Excerpted data:
%%

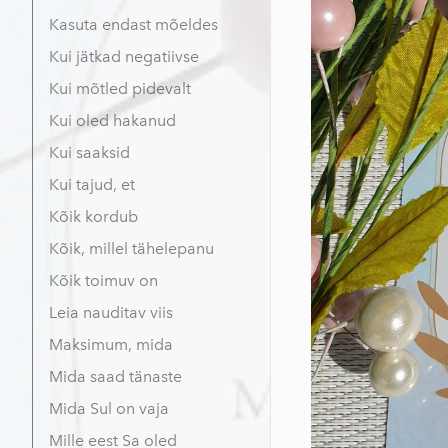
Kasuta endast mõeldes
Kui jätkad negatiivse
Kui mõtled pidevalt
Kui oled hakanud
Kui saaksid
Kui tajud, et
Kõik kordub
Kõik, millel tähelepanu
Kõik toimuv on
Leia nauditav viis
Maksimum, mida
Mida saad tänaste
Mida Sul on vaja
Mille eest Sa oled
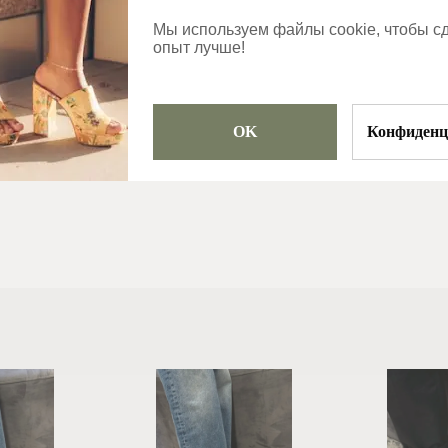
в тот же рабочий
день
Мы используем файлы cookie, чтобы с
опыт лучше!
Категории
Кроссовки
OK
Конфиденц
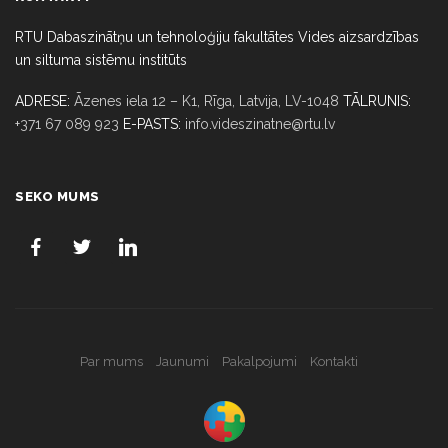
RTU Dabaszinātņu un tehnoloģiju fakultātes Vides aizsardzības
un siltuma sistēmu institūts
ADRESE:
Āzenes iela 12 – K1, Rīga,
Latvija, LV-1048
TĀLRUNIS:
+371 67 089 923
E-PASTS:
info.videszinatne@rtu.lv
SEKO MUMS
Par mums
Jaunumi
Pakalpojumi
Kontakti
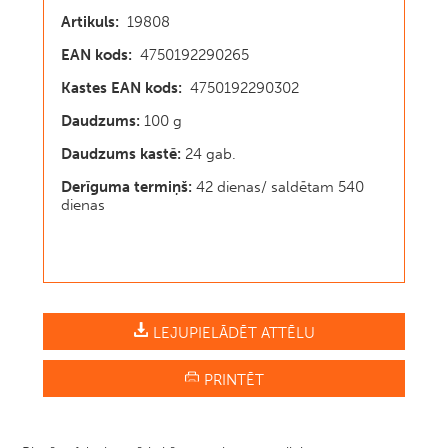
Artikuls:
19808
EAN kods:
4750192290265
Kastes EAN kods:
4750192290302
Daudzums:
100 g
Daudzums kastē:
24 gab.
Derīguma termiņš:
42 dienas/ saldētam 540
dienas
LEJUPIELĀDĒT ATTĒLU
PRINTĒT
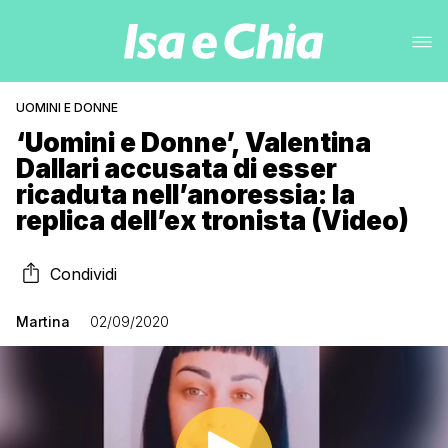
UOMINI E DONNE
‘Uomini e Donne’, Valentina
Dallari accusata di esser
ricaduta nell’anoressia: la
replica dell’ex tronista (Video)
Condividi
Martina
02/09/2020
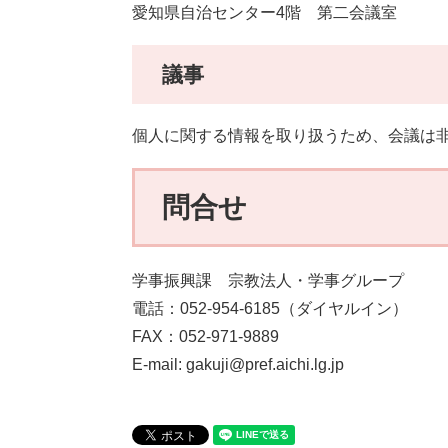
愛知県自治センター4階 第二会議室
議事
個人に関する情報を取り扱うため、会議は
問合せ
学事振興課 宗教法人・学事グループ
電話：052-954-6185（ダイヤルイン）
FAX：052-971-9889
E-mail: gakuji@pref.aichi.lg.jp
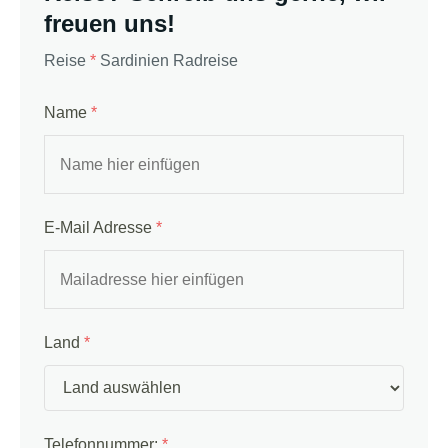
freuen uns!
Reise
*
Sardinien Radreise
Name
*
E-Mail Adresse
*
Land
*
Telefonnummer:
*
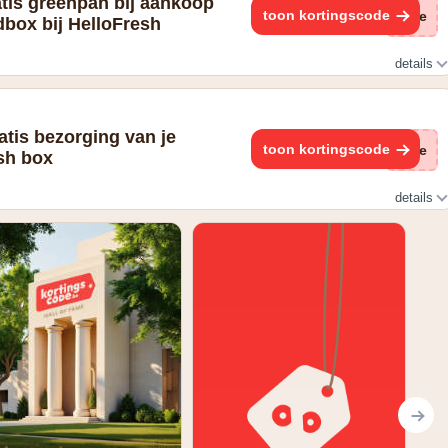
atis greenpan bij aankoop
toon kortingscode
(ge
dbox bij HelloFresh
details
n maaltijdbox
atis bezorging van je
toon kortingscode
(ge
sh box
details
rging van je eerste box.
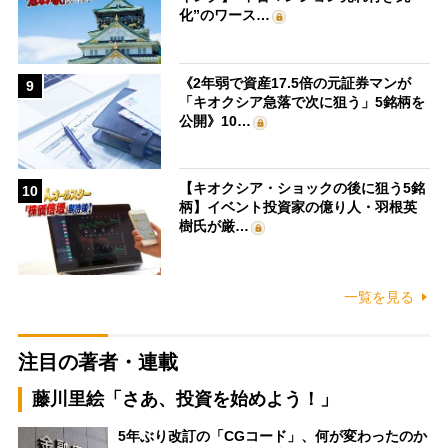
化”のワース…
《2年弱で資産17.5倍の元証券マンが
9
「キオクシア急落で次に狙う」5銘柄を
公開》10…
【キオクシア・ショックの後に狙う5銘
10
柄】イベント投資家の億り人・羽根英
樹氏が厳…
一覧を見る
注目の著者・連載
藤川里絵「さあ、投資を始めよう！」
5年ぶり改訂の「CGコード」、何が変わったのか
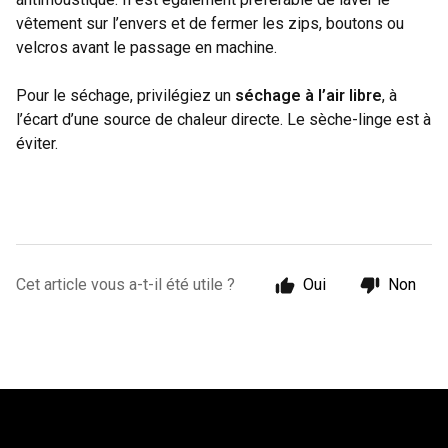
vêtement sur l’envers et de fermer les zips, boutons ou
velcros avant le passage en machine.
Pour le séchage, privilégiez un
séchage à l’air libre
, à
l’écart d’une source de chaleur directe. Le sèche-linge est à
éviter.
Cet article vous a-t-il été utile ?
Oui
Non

%%

Task description:
Provide an exact copy of the records, excluding every picture.

Task result:
Kasuta endast mõeldes
Kui jätkad negatiivse
Kui mõtled pidevalt
Kui oled hakanud
Kui saaksid
Kui tajud, et
Kõik kordub
Kõik, millel tähelepanu
Kõik toimuv on
Leia nauditav viis
Maksimum, mida
Mida saad tänaste
Mida Sul on vaja
Mille eest Sa oled
в тот же рабочий
день
Мы используем файлы cookie, чтобы с
опыт лучше!
Категории
Кроссовки
OK
Конфиденц
RTU Dabaszinātņu un tehnoloģiju fakultātes Vides aizsardzības
un siltuma sistēmu institūts
ADRESE:
Āzenes iela 12 – K1, Rīga,
Latvija, LV-1048
TĀLRUNIS:
+371 67 089 923
E-PASTS:
info.videszinatne@rtu.lv
SEKO MUMS
Par mums
Jaunumi
Pakalpojumi
Kontakti
Artikuls:
19808
EAN kods:
4750192290265
Kastes EAN kods:
4750192290302
Daudzums:
100 g
Daudzums kastē:
24 gab.
Derīguma termiņš:
42 dienas/ saldētam 540
dienas
LEJUPIELĀDĒT ATTĒLU
PRINTĒT
UOMINI E DONNE
‘Uomini e Donne’, Valentina
Dallari accusata di esser
ricaduta nell’anoressia: la
replica dell’ex tronista (Video)
Condividi
Martina
02/09/2020
愛知県自治センター4階 第二会議室
議事
個人に関する情報を取り扱うため、会議は
問合せ
学事振興課 宗教法人・学事グループ
電話：052-954-6185（ダイヤルイン）
FAX：052-971-9889
E-mail: gakuji@pref.aichi.lg.jp
freuen uns!
Reise
*
Sardinien Radreise
Name
*
E-Mail Adresse
*
Land
*
Telefonnummer:
*
atis greenpan bij aankoop
toon kortingscode
(ge
dbox bij HelloFresh
details
n maaltijdbox
atis bezorging van je
toon kortingscode
(ge
sh box
details
rging van je eerste box.
化”のワース…
《2年弱で資産17.5倍の元証券マンが
9
「キオクシア急落で次に狙う」5銘柄を
公開》10…
【キオクシア・ショックの後に狙う5銘
10
柄】イベント投資家の億り人・羽根英
樹氏が厳…
一覧を見る
注目の著者・連載
藤川里絵「さあ、投資を始めよう！」
5年ぶり改訂の「CGコード」、何が変わったのか
vêtement sur l’envers et de fermer les zips, boutons ou
velcros avant le passage en machine.
Pour le séchage, privilégiez un
séchage à l’air libre
, à
l’écart d’une source de chaleur directe. Le sèche-linge est à
éviter.
Cet article vous a-t-il été utile ?
Oui
Non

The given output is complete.